Boxes of stuff!

Image by cupcakecozy via flickr

Image by cupcakecozy via flickr

Why are monthly deliveries of surprise assortments of stuff in boxes all the rage suddenly?  Is there any OTHER way you could deliver a bunch of stuff to my door?  A padded envelope, I suppose.  But seriously, my Facebook wall has been barraged lately with monthly box-oriented subscription offers.

My first foray into the subscription to unspecified stuff delivery services was by claiming a Facebook offer for NatureBox.  For $20, they will deliver a box of assorted healthy snacks to your door, once a month.  There were 5 items in each box so far, making for $4 bags of snacks of the type one would find in the organics section of the local grocery store… for about $4 each.  So it’s not a horrible value, per se.  I only cancelled this one because by the time I got the second box, we hadn’t finished the contents of the first box, and probably weren’t going to.  We have a tendency to do that at my house, buy a resealable bag of trail mix, turkey jerky, or perhaps granola, eat the majority of it, but then sort of forget about it after that.  It’ll sit on the shelf till I declare defeat, and throw it away to make room for the next resealable bag of seasoned almonds or whatever.  That’s not really NatureBox’s fault, but from a product marketing standpoint, it is their problem.

Anyway, NatureBox wasn’t bad at all, I give them a thumbs-up, but they had the unfortunate luck of billing me when I was in one of my “cancel all the things!” money-saving phases.  You know, it’d make a really great gift for someone.  That might be a much better target for the subscription things in a box companies; say, a 6-month subscription one could give as a gift.  Mind you, that’s $120, a pretty hefty gift level for a bunch of snacks.

Blue Apron suffers from the same sticker shock value perception problem.  For $60/week, they will send you all the ingredients and recipes to make three meals per week for 2 people.  It breaks down to $10 per person per meal.  For a healthy meal that has been pre-planned and pre-shopped for, that’s actually pretty good.  I almost signed up for this one.  But then the $240/month price tag calculation hits you (and I was in “save all the monies!” mode at the time).  When you say it like that, it sounds like a TON of money!


A sample box from Blue Apron

But do the entire equation. I spend $60 almost every time I walk into the grocery store on random stuff and impulse purchases.  And I struggle to find time to plan a menu and grocery list for any given week.  If I saved the time of doing all that, avoided the impulse purchases, and got three healthy dinners where all I had to do was throw the ingredients together and cook them?  It’s probably well-worth $60/week.  I’m still on the fence about this one, I’m very tempted to try it out. I did observe that  the sticker shock has made for some very heated discussion on their Facebook page (which, by the way, they are responding to very graciously and professionally to – kudos to their social media team).

Once I became aware of this model, though, I started to notice more and more of it.  Not things you specify to receive on a regular basis, but “grab bag” style things, where you don’t actually know exactly what you’ll be receiving.  There are also ads running in my Facebook stream for monthly boxes of dog treats (not sure how they are targeting, but unbeknownst to Facebook, I don’t actually own a dog).  That makes three different sets of Facebook offers for this concept, and I call that a trend.  At least the Facebook advertising part of it is a trend; evidently this model was already prolific before I stumbled onto it.
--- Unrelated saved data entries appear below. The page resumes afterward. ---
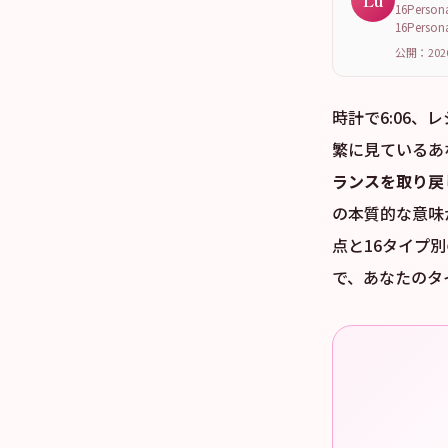
Lu
16Per
16Per
公開：202
時計で6:06、
繁に見ているあ
ランスを取り戻
の本質的な意味
点と16タイプ
で、あなたのタ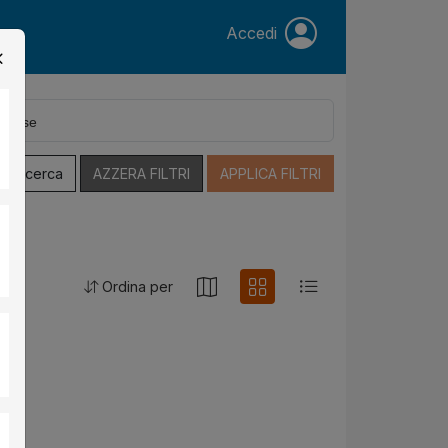
Accedi
a Ricerca
AZZERA FILTRI
APPLICA FILTRI
Ordina per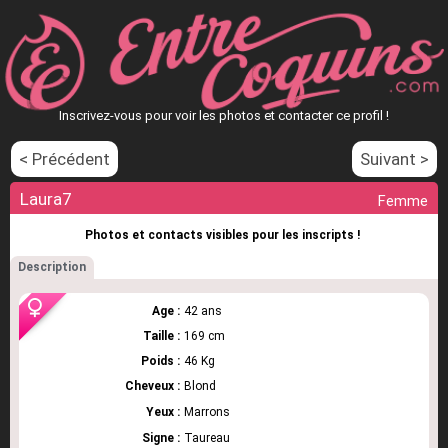
Inscrivez-vous pour voir les photos et contacter ce profil !
< Précédent
Suivant >
Laura7
Femme
Photos et contacts visibles pour les inscripts !
Description
Age :
42 ans
Taille :
169 cm
Poids :
46 Kg
Cheveux :
Blond
Yeux :
Marrons
Signe :
Taureau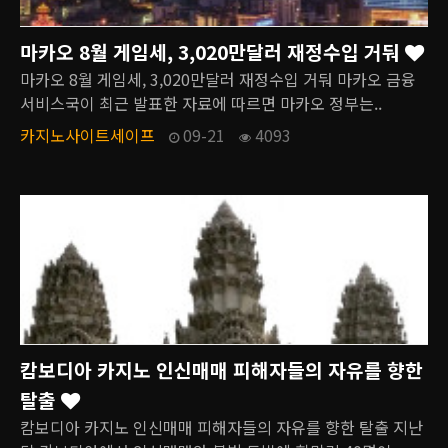
마카오 8월 게임세, 3,020만달러 재정수입 거둬
마카오 8월 게임세, 3,020만달러 재정수입 거둬 마카오 금융
서비스국이 최근 발표한 자료에 따르면 마카오 정부는..
카지노사이트세이프
09-21
4093
캄보디아 카지노 인신매매 피해자들의 자유를 향한
탈출
캄보디아 카지노 인신매매 피해자들의 자유를 향한 탈출 지난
Side note: A friend of mine is doing Bark Box, and he said it is a phenomenal value.  So if you have dogs, check that one out.

The scientist in me wants to know why.  Does it run in parallel with the fact that we’re all short on time, due to everyone “leaning in”? (Seriously folks, have a V-8…)  Do we just like little surprises in the mail (yes)?  Or is it just that this type of product does really well on Facebook?  I vote for the latter. I made the NatureBox purchase without hesitation, and even at the higher price I’m tempted by the Blue Apron concept (the other thing stopping me there is the fear that I won’t follow through and actually cook this stuff, but also, meals for 2 will still leave me having to take care of the kids’ dinner).  Whatever the root cause, it’s intriguing, because I was completely unaware of this scene until just a few months ago and now it feels like it’s everywhere.

The world may finally be ready for Man in the Box… a whole new concept in blind dating!